23🍂

1K 78 55
                                    

Uzun zamandır uyanıktım.Bir saat önce ağrılarım artmış, hemşirelerin verdiği ağrı kesicilerle uyuyakalmıştım ve uyandığımda ise başımdan hiç ayrılmayan o adamı görmüştüm.Taehyung ameliyattan çıktığımdan beri beni bir an bile yalnız bırakmamış,içimde garip bir duygunun hüküm sürmesine neden olmuştu.

"Anahtarı alsalar bile odanın yerini bilmedikleri için bunun bir anlamı yok!"

Taehyung öfkeyle telefonda biriyle konuşurken Namjoon onu sakinleştirmeye çalışıyor bense sessizce onları izliyordum.Oda dediği yerin neresi olduğu hâlâ ilgimi çekiyordu ve en önemlisi o odada ne olduğuydu. Baba-oğul arasında neden bir oda yüzünden düşmanlık oluşmuştu ki?

Telefonla konuşmayı bitirip telefonu cebine koyan Taehyung bana odaklandığında hemen bakışlarımı ondan kaçırdım.Başından beri inatla ona bakardım, sanki gözleriyle yarışıyormuş gibi, şimdi ne oluyordu? Unutma Jungkook, sana yaptıklarını asla unutma..

"Yiyecek neden hala gelmedi?"

Konuşmasından ayrılmayan sert ses tonuyla iç çektim, gerçekten acıkmıştım.Ama hastane yemekleri iğrençti ve bunu çok iyi biliyordum.Bir an önce eve dönüp doyana kadar istediğim yemeği yemek istiyordum, uzun zaman olmuştu bütün gün açtım.

Kapının sesi düşüncelerimi bölmüş ve hemşire bir tepsi yemekle içeri girdiğinde yemeğin geldiğini düşünerek mutlu olmuştum.Tekerlekli masanın üzerindeki beyazımsı çorbayla bana yaklaştığında yüzümü buruşturdum, gerçekten iğrençti.Açlığım bile anında yok olmuştu.

Masa açılıp önümde durduğunda hoşnutsuz mırıltılarım çevreyi doldurdu. Bunu asla yiyemezdim.Burada durmasının bir anlamı olabileceğini umarak Taehyung'a baktım ama hayır, o telefonuyla meşguldü.Namjoon da ona bazı belgeler gösteriyordu.

Hemşire kadın çorbaya batırdığı kaşığı doldurup ağzıma tuttu.Dudaklarımı birbirine bastırıp düz bir çizgi oluşturduktan sonra yüzümü yana çevirdim.Aldığım tek cevap, iç çekerek kaşığı kaseye düşüren bir kadındı.Hastanedeki hastalardan bıkmış olmalı.

"Böyle davranarak beni zor durumda bırakıyorsunuz, lütfen yemeğinizi yeyin."

Hemşirenin sözlerine hızla hayır anlamında başımı salladığımda Taehyung'un telefonu bir kenara bırakıp ayağa kalktığını gördüm.Şu ana kadar inatçılığımı yenebilen tek kişi oydu.Şimdi de aynısının olacağına şüphe yok.

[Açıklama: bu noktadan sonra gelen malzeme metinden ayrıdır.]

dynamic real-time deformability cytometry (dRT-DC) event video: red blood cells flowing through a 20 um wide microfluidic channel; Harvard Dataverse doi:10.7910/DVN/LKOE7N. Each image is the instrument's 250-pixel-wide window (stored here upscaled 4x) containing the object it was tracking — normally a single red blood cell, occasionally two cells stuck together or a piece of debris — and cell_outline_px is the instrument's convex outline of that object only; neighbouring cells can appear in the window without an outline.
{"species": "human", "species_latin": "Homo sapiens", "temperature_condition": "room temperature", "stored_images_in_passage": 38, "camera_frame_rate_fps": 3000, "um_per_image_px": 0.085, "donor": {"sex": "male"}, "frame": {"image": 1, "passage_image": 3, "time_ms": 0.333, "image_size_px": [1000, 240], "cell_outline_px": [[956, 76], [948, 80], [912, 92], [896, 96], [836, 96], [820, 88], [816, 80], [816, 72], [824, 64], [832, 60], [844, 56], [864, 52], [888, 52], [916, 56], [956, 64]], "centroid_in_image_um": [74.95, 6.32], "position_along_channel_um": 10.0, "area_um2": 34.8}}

"Yemeği bırak ve dışarı çık!" Yüksek sesi kadının korkuyla yerinden fırlamasına neden olurken ne yapacağını düşünmeye çalışıyordum.Bu zayıf bedenle tek başıma mı yemek yemek zorunda kalacaktım? Küçük bir kaşık bile kollarıma ağır geliyordu.

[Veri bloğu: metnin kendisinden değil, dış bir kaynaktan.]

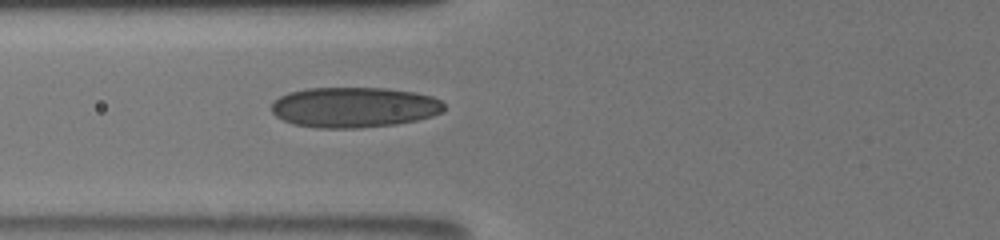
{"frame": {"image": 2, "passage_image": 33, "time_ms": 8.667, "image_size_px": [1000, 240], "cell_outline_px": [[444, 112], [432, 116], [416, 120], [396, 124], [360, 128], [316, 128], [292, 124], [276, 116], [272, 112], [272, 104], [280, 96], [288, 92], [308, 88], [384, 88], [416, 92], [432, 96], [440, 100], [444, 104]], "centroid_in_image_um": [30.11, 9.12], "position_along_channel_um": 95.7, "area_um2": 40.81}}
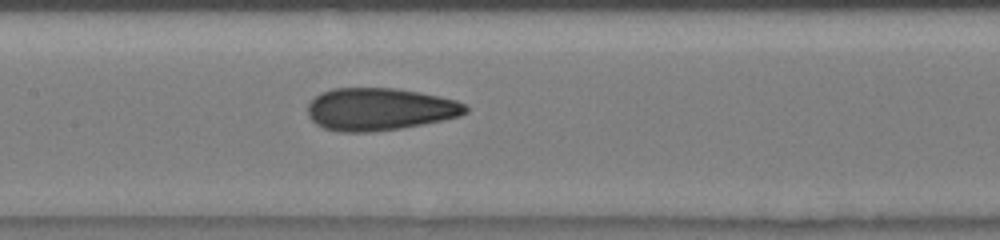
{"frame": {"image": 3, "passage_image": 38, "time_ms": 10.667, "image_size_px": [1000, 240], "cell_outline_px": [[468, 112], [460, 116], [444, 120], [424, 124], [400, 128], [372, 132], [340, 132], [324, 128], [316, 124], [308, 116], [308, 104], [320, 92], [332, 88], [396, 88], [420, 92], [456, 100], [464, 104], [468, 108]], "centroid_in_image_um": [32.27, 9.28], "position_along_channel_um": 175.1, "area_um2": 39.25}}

Kadın eğilerek özür dilemiş ve odadan çıkmıştı. Namjoon da benim gibi Taehyung'un ne yapacağını ilgiyle izlemeye başladı o sırada.

Vücudu benimkine yaklaştığında kaşlarımı çattım.Eli kafama uzandığında güçlükle yutkundum. Yine o gerilime benzer garip duygular her yanımı sarmıştı.Bu kadar fazla temas iyi hissettirmiyordu.

"Yemek yemek için yastığını düzelteceğim." dedi sakin bir sesle.İstemsizce panikleyerek elimi yaraya götürdüm ve vücudumu düzeltmeye çalıştım.O anda beni omuzlarımdan yavaşça geri çektiğini hissettiğimde nefesim boğazımdan geri çıkmadı."Şimdi yastığa uzan." dedi beni dikleştirdiği yastığa çekerken.

Bu ince davranışın sebepleri nelerdi?
Onun gibi bir adamın sessizce benimle bu şekilde ilgilenmesinin işareti neydi?

Taehyung önüme bir sandalye çekip otururken Namjoon gözlerini kıstı ve bizi izledi."Taehyung, ne yapıyorsun?" Gözlerim büyürken konuştum.Ondan bir cevap alamadım o an.